| American interest rate hike fueled expectations of a decrease in the price of gold |
Cyber Daily News - Gold futures on the COMEX division of the New York Mercantile Exchange
ended up falling on Wednesday (Thursday morning GMT), due to
expectations of the Fed's interest rate hikes in December suppress
precious metals prices.
The most active gold contract for December delivery dropped 3.6 dollars, or 0.33 percent, to settle at 1084.90 dollars per ounce, Xinhua reported.
Low volume trade mark Wednesday as banks in the US were closed while the market remains open to US Veterans Day holiday. No release important news, and no US economic data releases on Wednesday.
The closing price of gold was at its lowest level in the last six years, because there are indications that investors are worried about low physical demand for the precious metal as a result of the global economy continues to slow down.
Analysts believe that the trader expectations for US interest rate increases during the meeting of the Federal Open Market Committee (FOMC) December put pressure on precious metals.
Analysts originally predicted a rate hike will be delayed until 2016, but the FOMC meeting at the end of October to leave the door open for the Fed to raise rates before the end of 2015.
According Fedwatch tool CMEGroup, the current implied probability for a rate hike in December was at 68 percent.
The Fed's interest rate increases pushed investors away from gold and towards assets with yield, because the precious metal is not wearing the interest rate.The Fed has not raised interest rates in nearly 10 years, and interest rates are already near zero since the financial crisis in 2008.
Gold is prevented from further decline as the US dollar index, which measures the greenback against a basket of other major currencies, was down 0.2 becomes 99.01 at 17:55 GMT.
Gold and the dollar usually move in opposite directions, which means that if the dollar goes down then gold futures will rise, because gold is priced in the US unit more expensive for investors.
Silver for December delivery fell 9.3 cents, or 0.65 percent, to close at 14.263 dollars per ounce. Platinum for January delivery dropped 16.4 dollars, or 1.82 percent, to close at 883.10 dollars per ounce.
The most active gold contract for December delivery dropped 3.6 dollars, or 0.33 percent, to settle at 1084.90 dollars per ounce, Xinhua reported.
Low volume trade mark Wednesday as banks in the US were closed while the market remains open to US Veterans Day holiday. No release important news, and no US economic data releases on Wednesday.
The closing price of gold was at its lowest level in the last six years, because there are indications that investors are worried about low physical demand for the precious metal as a result of the global economy continues to slow down.
Analysts believe that the trader expectations for US interest rate increases during the meeting of the Federal Open Market Committee (FOMC) December put pressure on precious metals.
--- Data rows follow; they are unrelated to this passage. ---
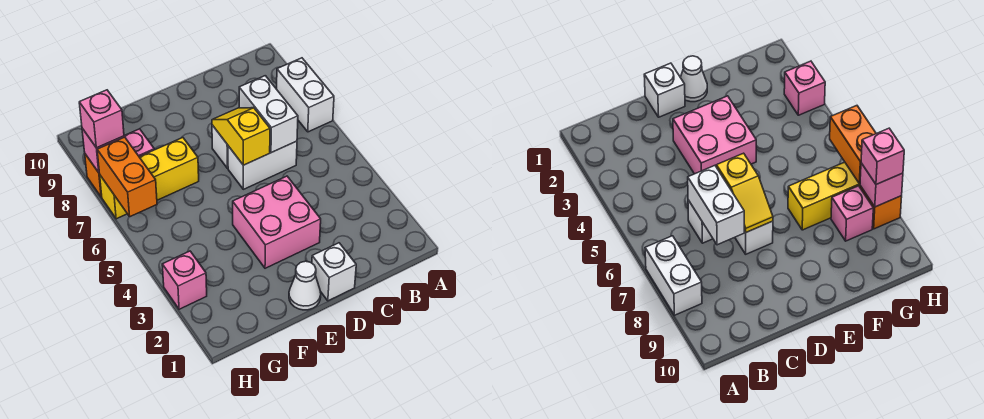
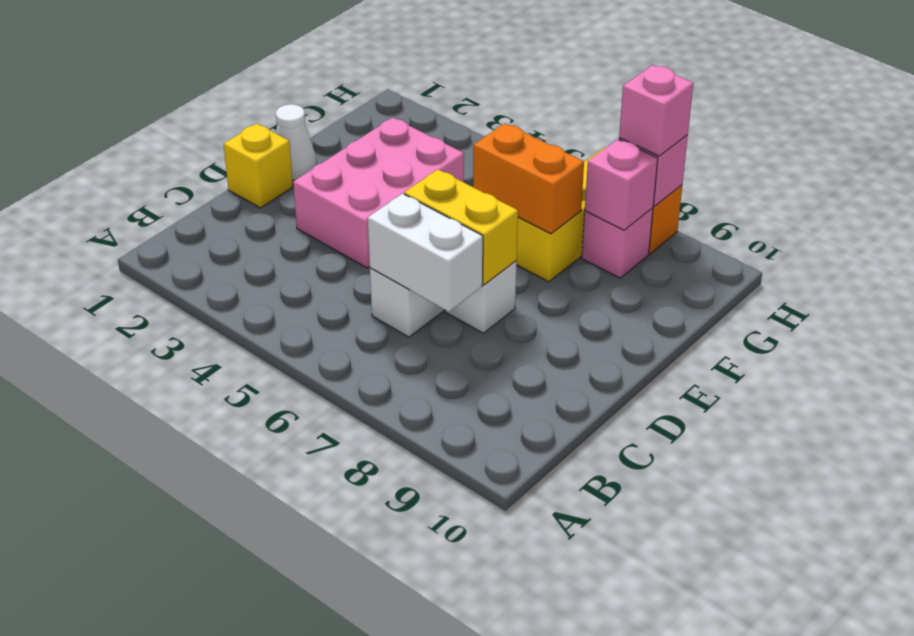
white 1x2 brick [277,58,334,132] -> none
white 1x1 brick [312,243,356,301] -> yellow 1x1 brick [224,124,293,208]
pink 2x2 brick [233,176,321,268] -> pink 2x3 brick [293,117,464,268]
yellow 1x2 slope [212,108,270,165] -> yellow 1x2 brick [404,169,518,285]
pink 1x1 brick [162,251,207,309] -> pink 1x1 brick moved to [585,139,658,230]
orange 1x2 brick [97,137,157,217] -> orange 1x2 brick moved to [473,123,584,234]

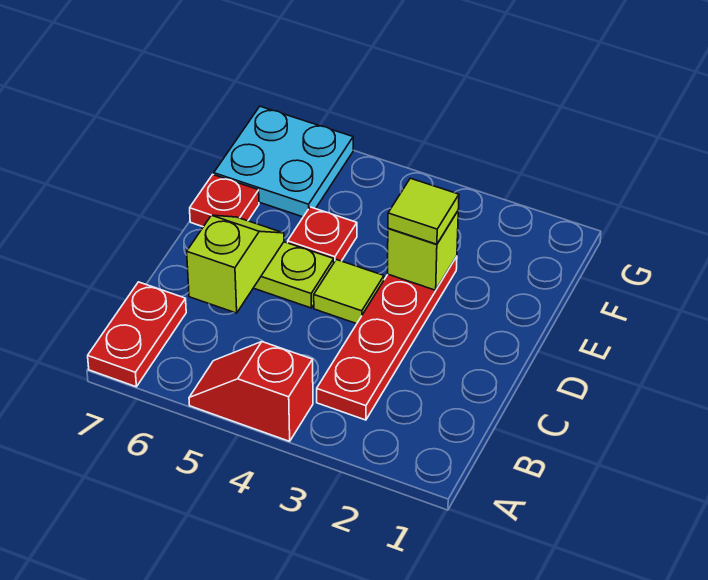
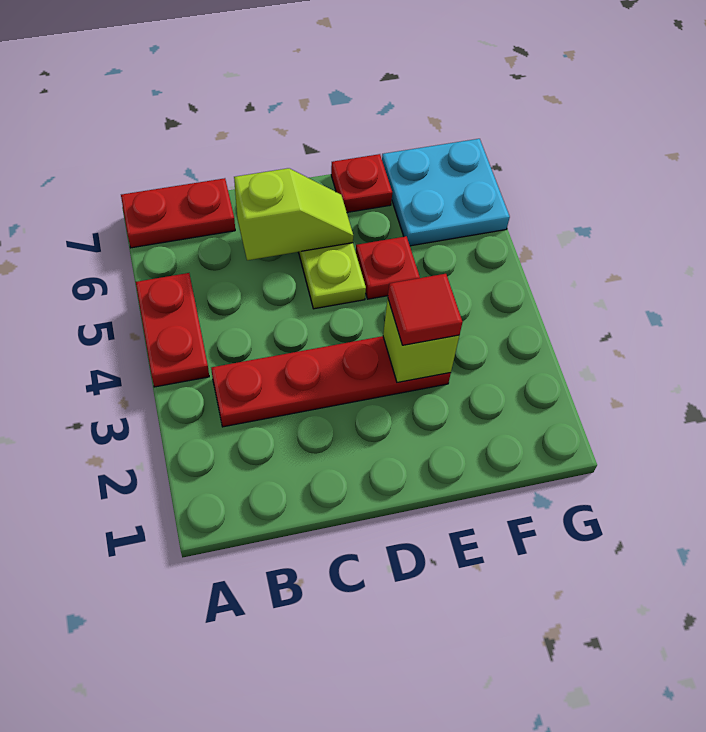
red 1x2 slope [189,342,313,441] -> red 1x2 plate [136,273,209,387]
lime 1x1 tile [314,260,384,324] -> none
lime 1x1 tile [388,178,459,244] -> red 1x1 tile [388,274,462,345]

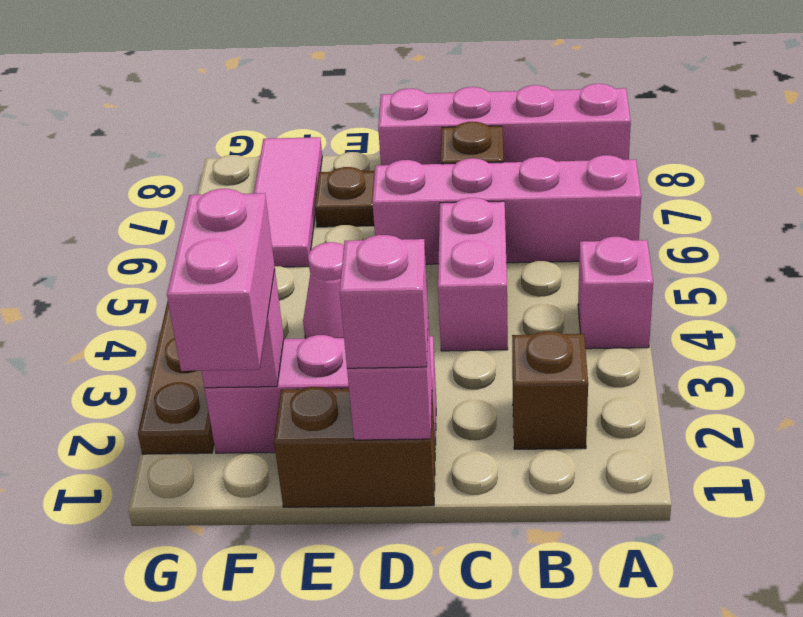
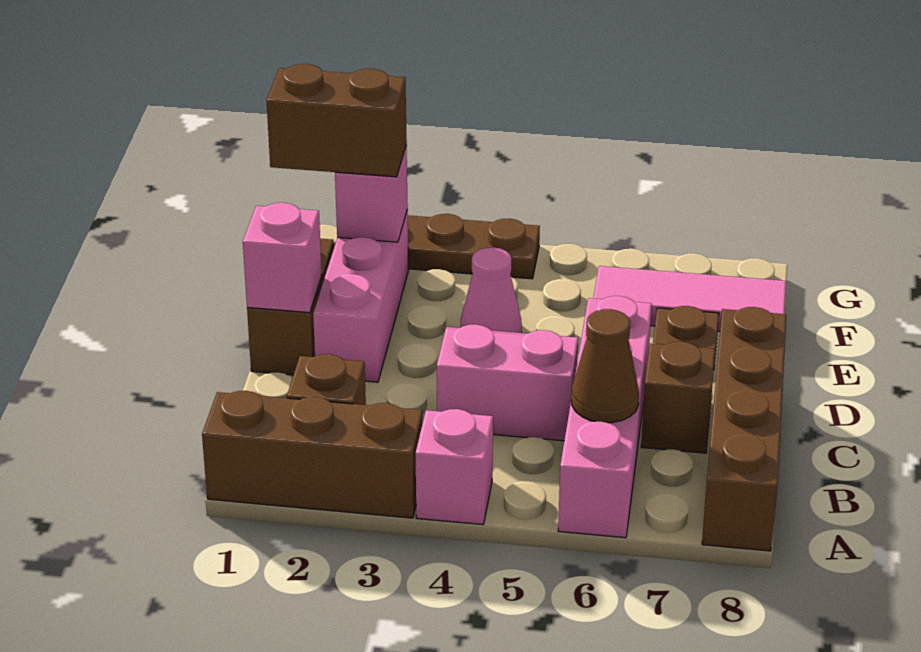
none -> brown 1x3 brick [202,391,423,518]
pink 1x4 brick [378,84,631,165] -> brown 1x4 brick [702,307,786,551]
none -> brown 1x1 cone [571,309,639,423]
pink 1x1 brick [340,235,428,368] -> none
pink 1x2 brick [167,189,275,371] -> brown 1x2 brick [267,64,407,177]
Analysts originally predicted a rate hike will be delayed until 2016, but the FOMC meeting at the end of October to leave the door open for the Fed to raise rates before the end of 2015.
According Fedwatch tool CMEGroup, the current implied probability for a rate hike in December was at 68 percent.
The Fed's interest rate increases pushed investors away from gold and towards assets with yield, because the precious metal is not wearing the interest rate.The Fed has not raised interest rates in nearly 10 years, and interest rates are already near zero since the financial crisis in 2008.
Gold is prevented from further decline as the US dollar index, which measures the greenback against a basket of other major currencies, was down 0.2 becomes 99.01 at 17:55 GMT.
Gold and the dollar usually move in opposite directions, which means that if the dollar goes down then gold futures will rise, because gold is priced in the US unit more expensive for investors.
Silver for December delivery fell 9.3 cents, or 0.65 percent, to close at 14.263 dollars per ounce. Platinum for January delivery dropped 16.4 dollars, or 1.82 percent, to close at 883.10 dollars per ounce.